It is no wonder that, in a short span, technology has taken leaps and bounds making itself an inevitable part of human life. Right from placing grocery needs online to feeding oneself, booking tickets online to commuting – today, everything takes place in a mere “click of a button”; in fact, in just a fraction of a second.
The launch of the world wide web made life easy like never before. And created the world with no boundaries. In other words, technology has made the unbelievable believable.
But with the huge quantum leap of technology to the future, aren’t we forgetting the analogue past that made us what we are today? How has it turned the globe all upside-down? Not unknown to many, Francine Cefola, co-author of the book ‘Tell It To The Future,’ once quoted: “There’s a great saying that if we don’t know where we come from, how can we know where we are going?”.
Those days, when one pretended to be the coolest, by holding a Sony Walkman or writing a letter to a pen friend, or a dear one. And when one figured out how the giant world looked so tiny in an atlas – those were indeed thrilling affairs.
Today, it’s all about the two I’s: “Invention & Innovation”. Hand-written letters have been taken over by mails and digital texts; top-up cards are now digital wallets, tuition centres are education apps, downloading movies/music to streaming movies/music online, all things have taken curvy roads claiming an innovative world.
With the passage of time, technology has taken a huge control over our lives. A new product and a newer version of the existing product is not exciting anymore. It has become a common thing. It could be a blessing for the new generation, but at the same time, it could be a not-so-likeable factor for many, especially a generation of the 90s or before that.
Being a 90s kid, I personally believe that it was the best of the era we lived in because the term “technology” was just jargon. There were five main games (commonly known as gutte), Antakshari for quick-memory minds, Chuppan Chupai aka hide-n-seek, gully cricket, football with pomelo fruit.
These not only brewed a fresh bonding among friends but with time, making it even stronger. (Trust me, I still have those gully friends as my adulthood partners. *Chuckles*)
My past memories not only make me ponder upon the fast-moving advancements but indeed make me go back to the point when I was a young girl who read about the Missile Man’s vision of a New India; which reflects in his book “India 2020: A Vision for the New Millennium”, that of a developed India.
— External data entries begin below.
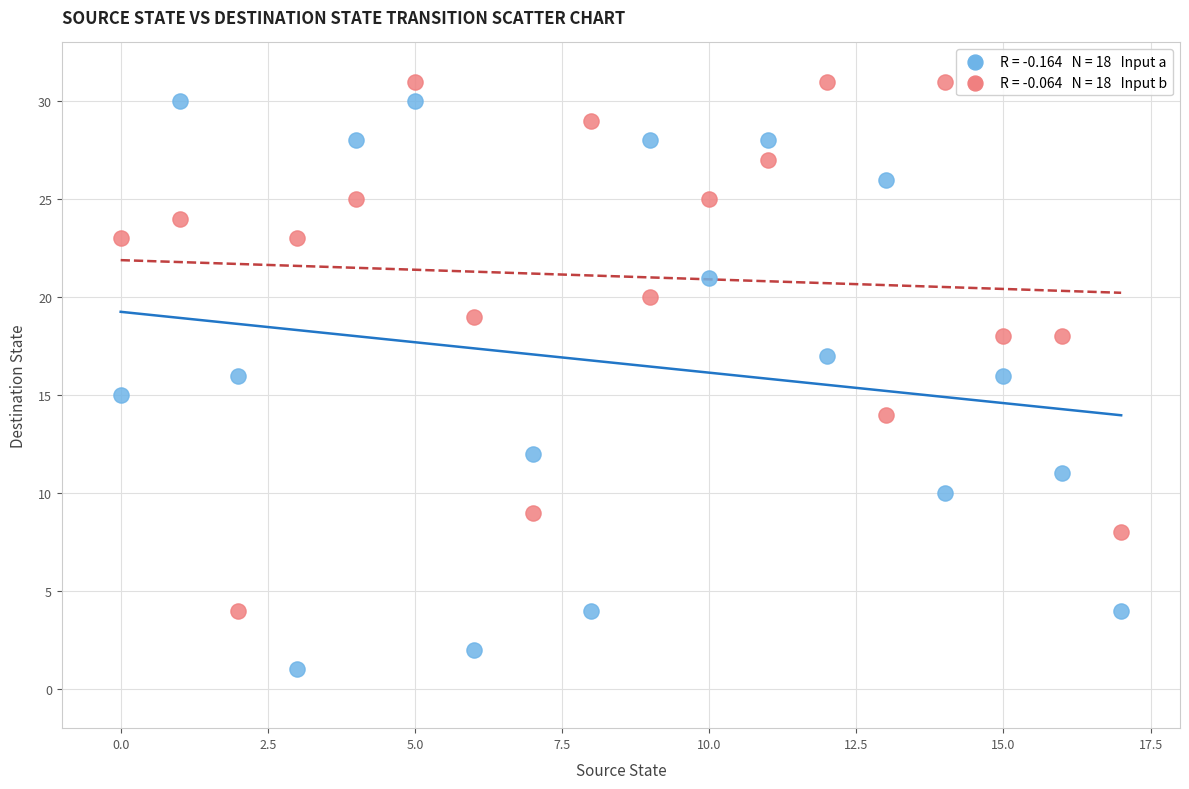

Across all data points, what is the range of Y values (max minus min)?

30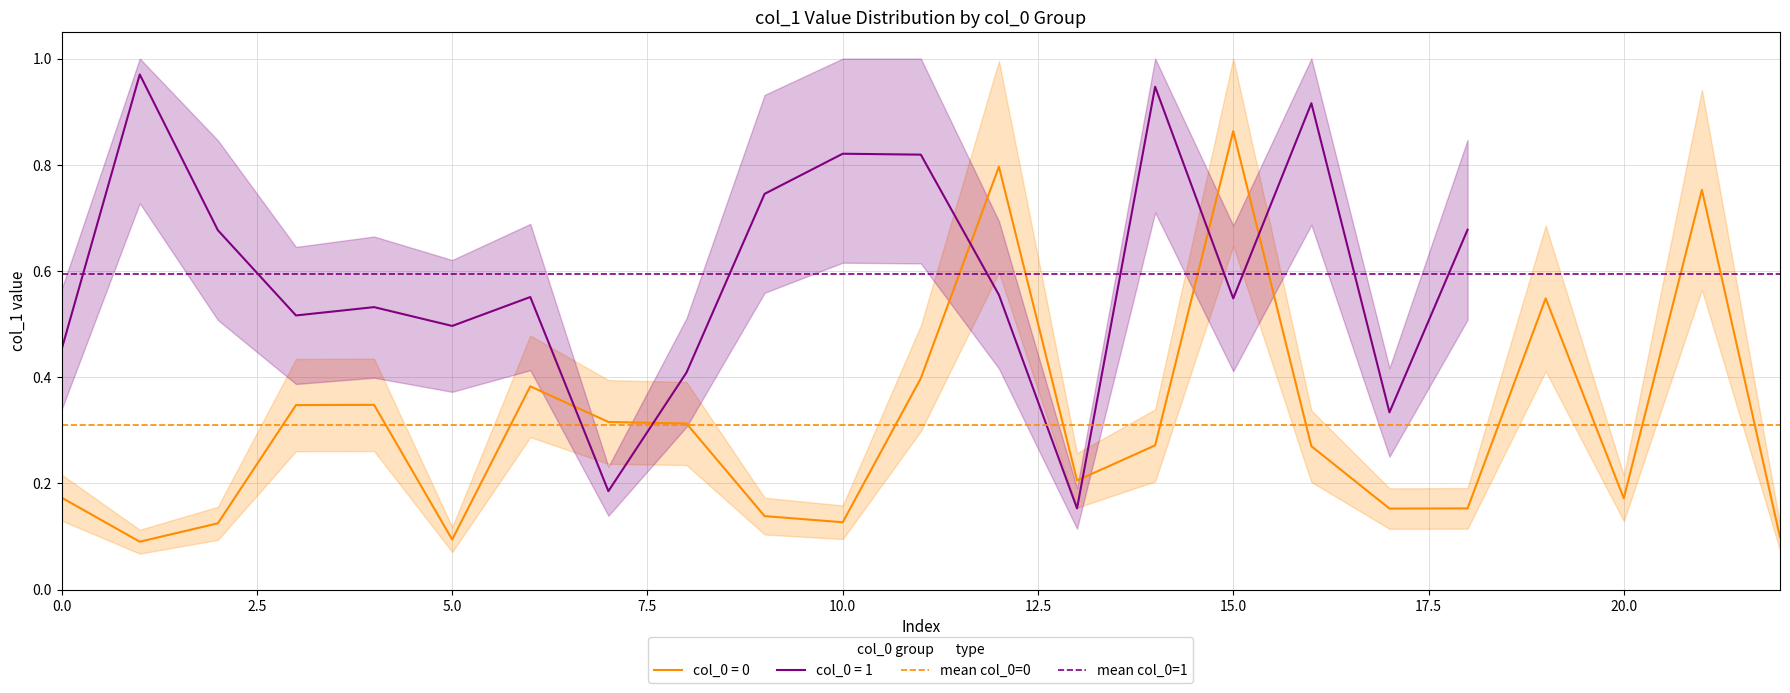

True or false: col_0 = 0 has a value of 0.3 at 0.0.

False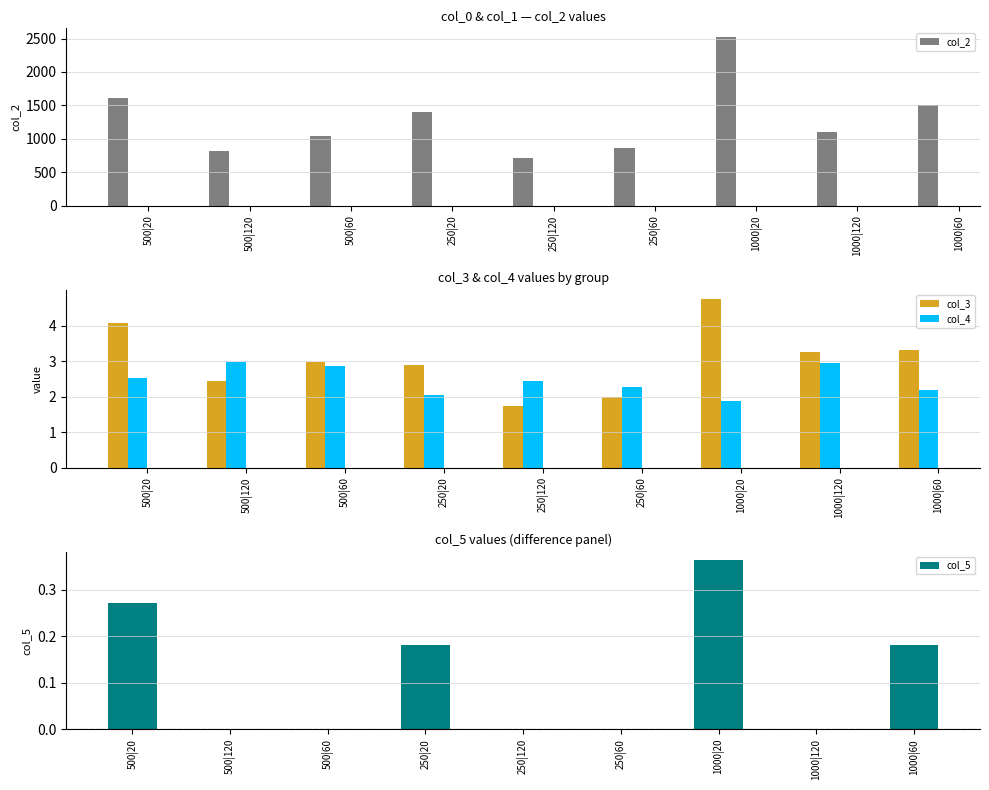

How many groups of bars are there?

9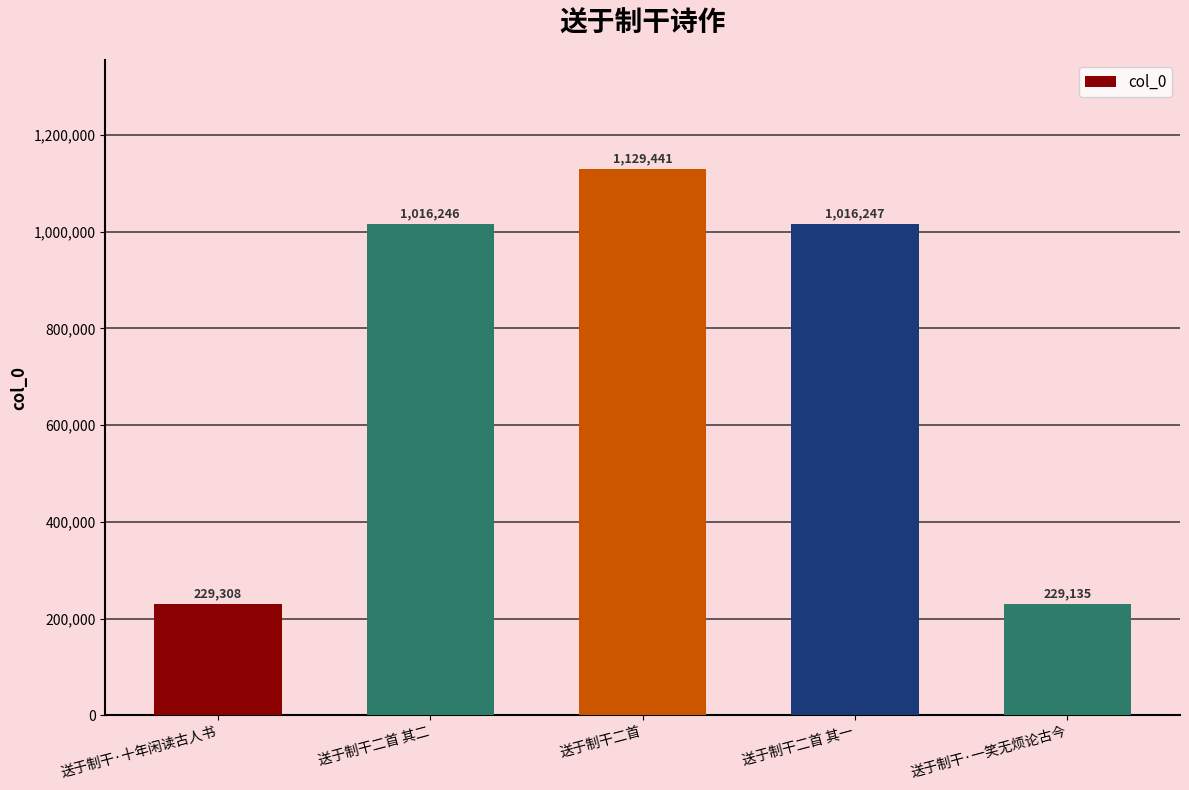

How many series are shown in this chart?

1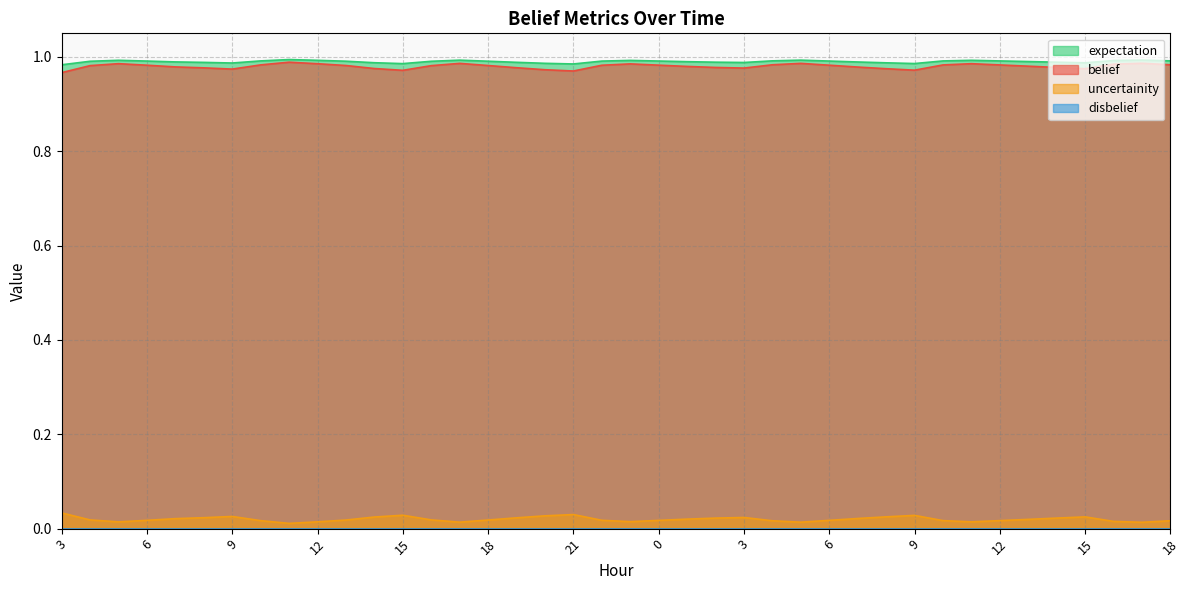

Does the chart have visible grid lines?

Yes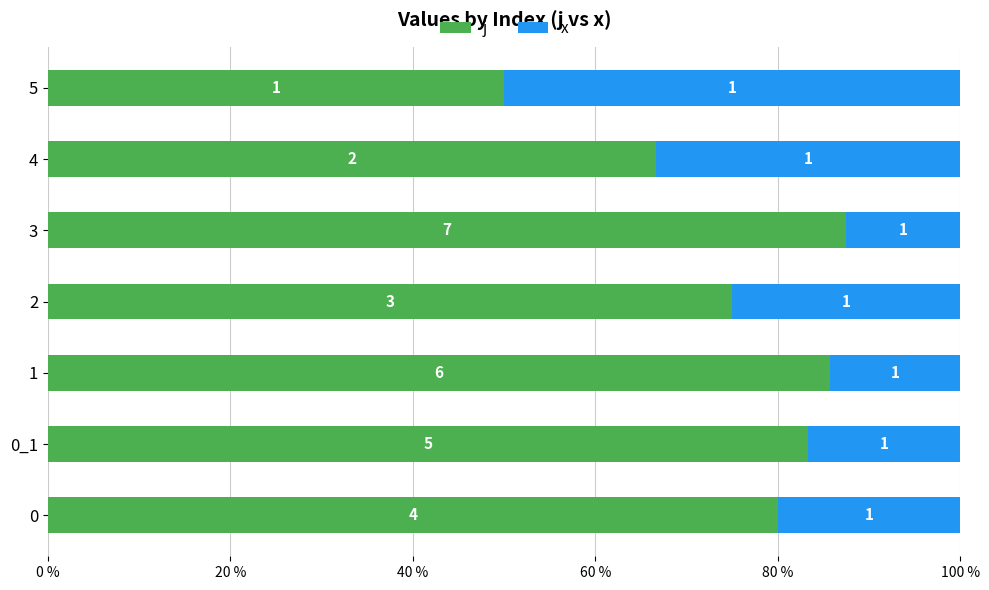

What are all the series names shown in the legend?

j, x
Reflecting on Kalam’s word, what keeps hitting me is the question I found therein: “Is technologically advanced India, a developed India? Is it only limited to infrastructure, technology, and economy, and not the overall human and societal development?”
From all the above-mentioned factors, I firmly believe that happiness lies in being minimalist, and not maximalist. And that seed is needed to be sown right from our childhood.
In my opinion, today’s kids are more engrossed in mobile phones and are unaware of the practical world. The fear of losing in the first place, in any event, be it academic or extra-curricular, has made their life so mundane, that all they believe is in this virtual world.
With the advent of smartphones, and smart games taking the forefront, life seems to be more of an artificial kind, thus, fading away from the social touch gradually. Living under thatched roofs, rather than concrete jungles, should teach values and add more to life rather than making one vulnerable and competitive in everything.
Before robot butlers, flying cars and exoskeleton suits cover the entire universe, it’s important to live in the moment and grow by observing things, not directly grasping to experience them. It’s now time to understand, that the essence of living lies in small happiness.
In present times, modern parents should understand and inculcate among kids the knowledge of sharing, joy, and happiness. Allowing them to play in the mud, reducing the usage of digital apps to learn each and everything to speaking their native language will not kill their curiosity; in fact, it will encourage them to learn more and more about the moving world.
To conclude, technology is best when it brings people together and definitely not by exceeding humanity. Furthermore, it should not make humans think about how powerful they can be.